Birthplace: Spokane, Washington, USA
Hobbies: Reading, gardening, photography
Role models: Poet Valerie Worth and fantasy writers Diana Wynne Jones and Terry Pratchett
Favorite flower: Daisy
Where I want to visit one day: Tokyo
Motto: Try again!
Birthplace / hometown: Born in Shinagawa, Tokyo. Raised in Kobe, Hyogo, then Onomichi, Hiroshima. After living in Kobe for thirty years, came back to her birthplace, Tokyo.
Hobbies: Writing stories, Cooking, Dressmaking
Translation goals: Smooth translation
Role model: Yaeko Nukada
Favorite flower: Blue Butterfly Bush
Where I want to visit one day: Milano
Motto: Nothing is untranslatable.
Hello. Nice to meet you. My name is Emiko Ayane. I translated two books of yours into Japanese; the first is Runaway Princess,
and the other is a picture book, Water Sings Blue, which was all
written in poetry,
Today, I am very excited to get to know about the things that you enjoyed or struggled in writing these books, and if you have any interesting stories to share with us, particularly from the author’s point of view, I would love to hear that as well.
Oh, thank you! I can tell you that the tricky thing about writing The Runaway Princess was keeping all of the subplots going at once—the witch, the dragon, the bandits, and of course the princes—in connection with what Meg and her friends were up to. I had a great time with those characters. I especially get a kick out of Gorba the witch with her romance novels and heｋr endless parade of exasperating frog princes.
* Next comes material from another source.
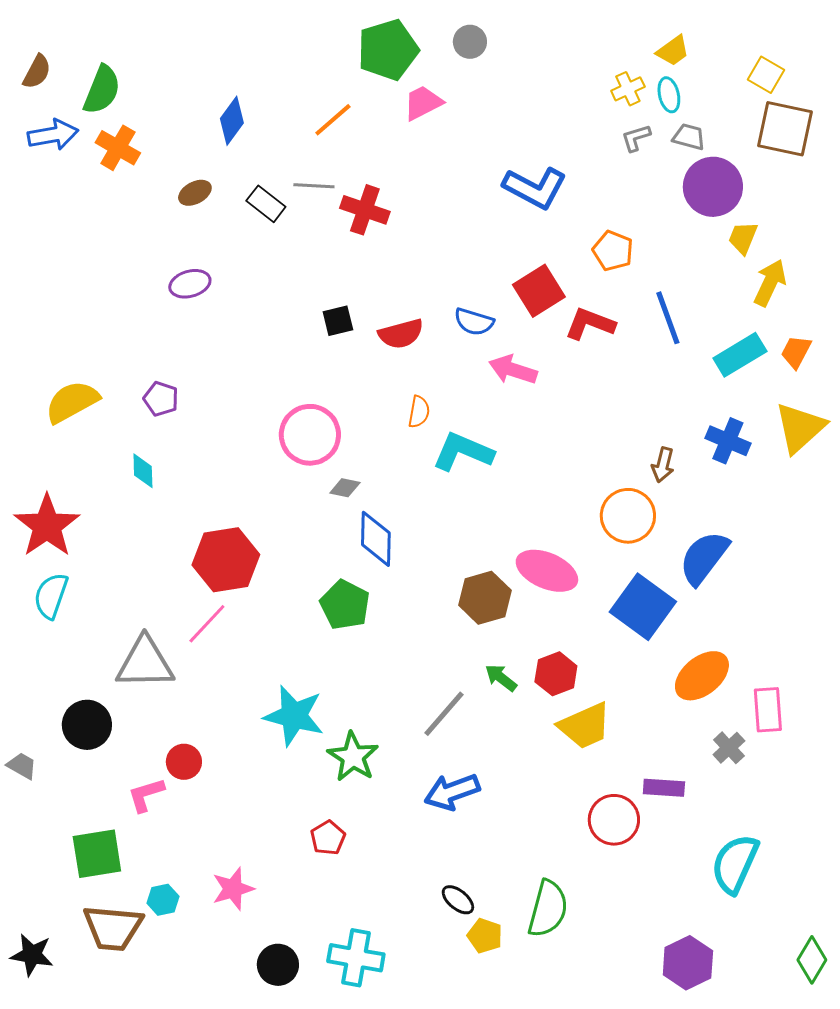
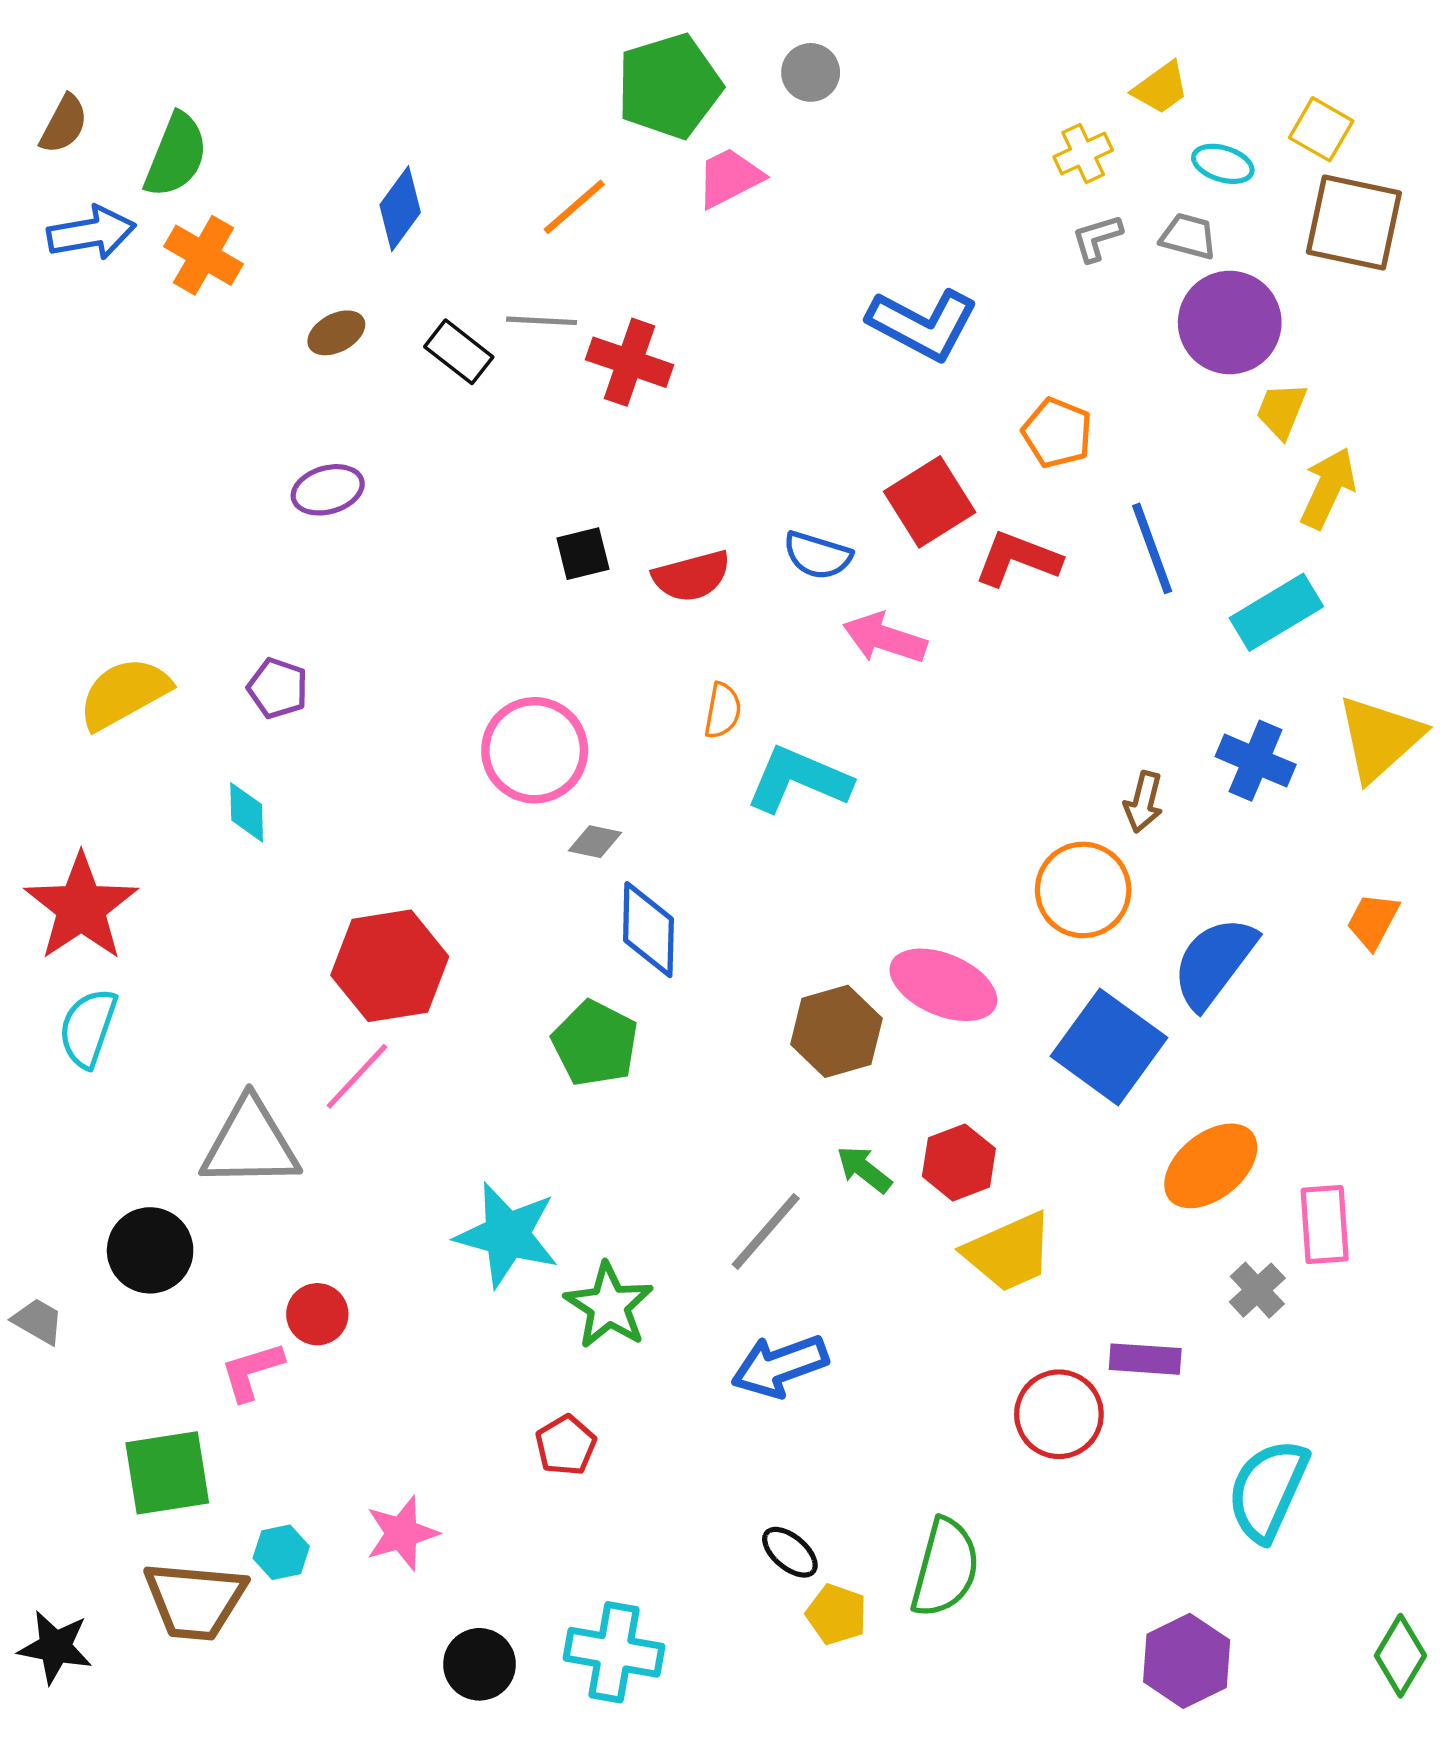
cyan ellipse: (669, 95) -> (1223, 164), moved, turned -60
orange trapezoid: (796, 352) -> (1373, 921), moved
Of course, some ideas just pop up while you’re writing. For example, I was writing the part where Meg is going to use the witch’s potion to make the rope hanging from the tower window invisible so no one will know she’s been climbing in and out. I was writing about her putting the potion on the rope when it flashed into my mind, “What if the whole tower turned invisible?” So I just went with it, and I sat there laughing at my desk. It was such a funny way for the king to finally realize that his daughter was no longer in the tower!
Every single page of Water Sings Blue is delightful and beautiful. Not only are the pictures magnificent and powerful, the skillful story creation and straight forward message conveyed by each poem present strength and richness to the readers’ mind. I feel so blessed to be able to know this book. I am very much interested in learning how this book was born.
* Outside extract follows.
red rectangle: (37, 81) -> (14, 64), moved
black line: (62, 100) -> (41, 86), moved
Thank you so much, Emiko! I grew up near the beach in Southern California, and my family used to go there during the summer, where we would have picnics and go boogie boarding (a child’s version of surfing). I’ve always loved the ocean, so one day I decided to write a poetry collection about it. I made a long list of ocean animals and related topics such as waves, setting out to write a poem about each one. I tried to think of fun little twists on each animal, like the sea urchin poem, or how to convey their essential natures in just a few words, like the shark poem.
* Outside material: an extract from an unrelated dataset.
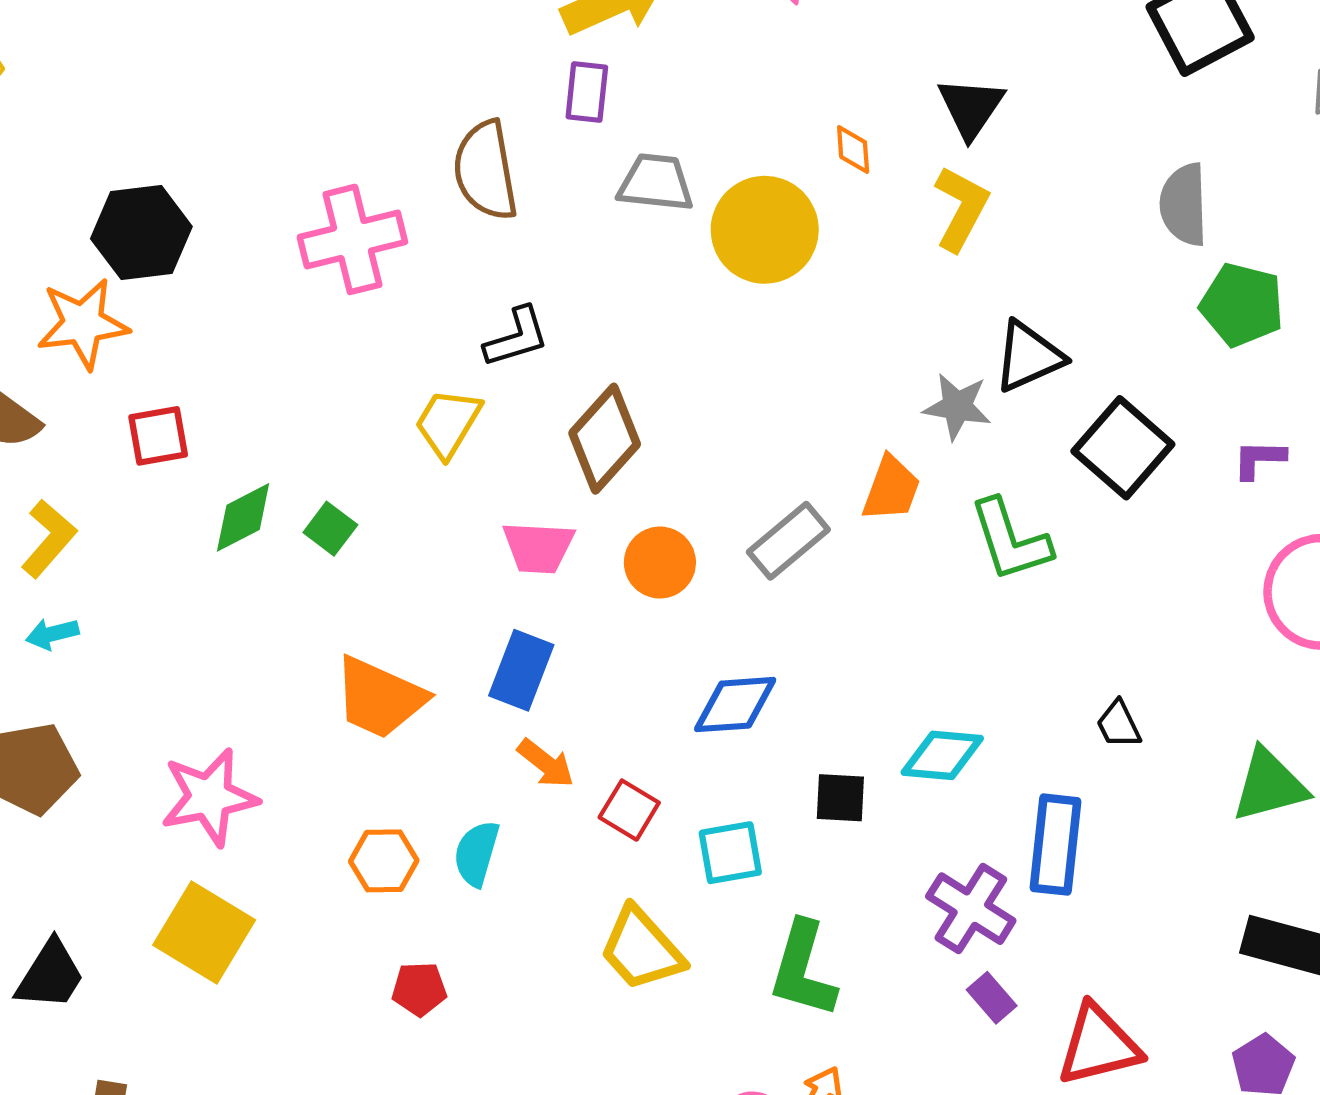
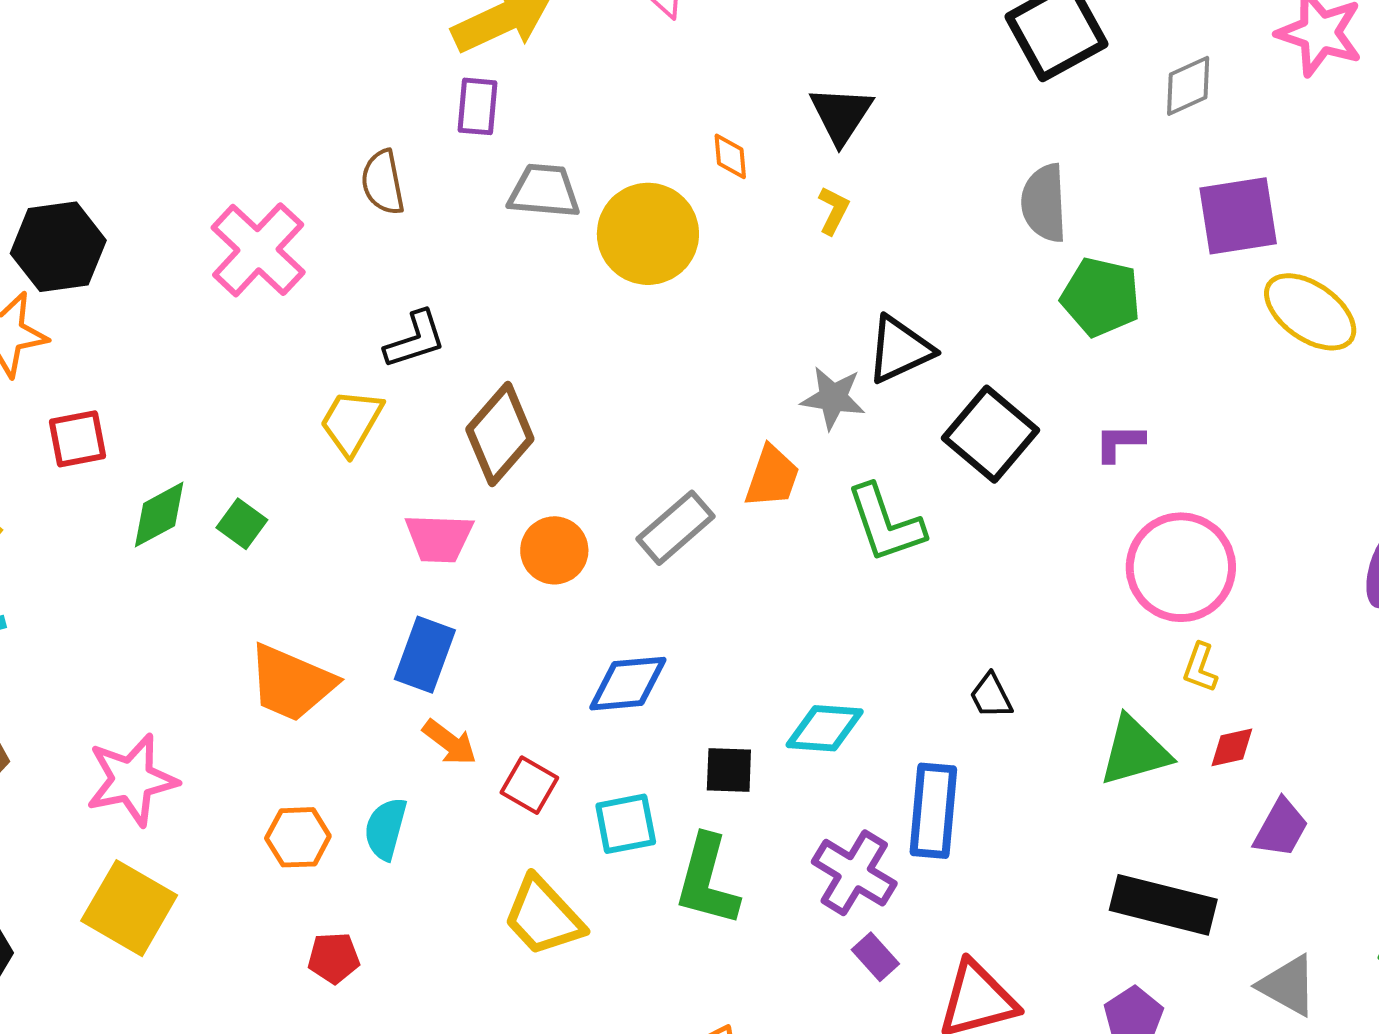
brown semicircle: (486, 170) -> (383, 182), size x0.7
yellow L-shape: (961, 208) -> (833, 210), size x0.6
pink cross: (352, 239) -> (258, 250), turned -32
green L-shape: (803, 969) -> (707, 880), moved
It took me about a year and a half, and I ended up with 80 poems, which my editor whittled down to 23. I did add one poem at the last minute—I was having lunch with a friend and when I told her about the project, she said, “Oh, good! My son loves sea turtles!” At that point, I was already working with my editor, but I did not have a sea turtle poem. I went home from lunch and wrote one. At first the direction I was taking didn’t work in spite of many revisions, so I tried something else and eventually it took off. The sea turtle made it into the book!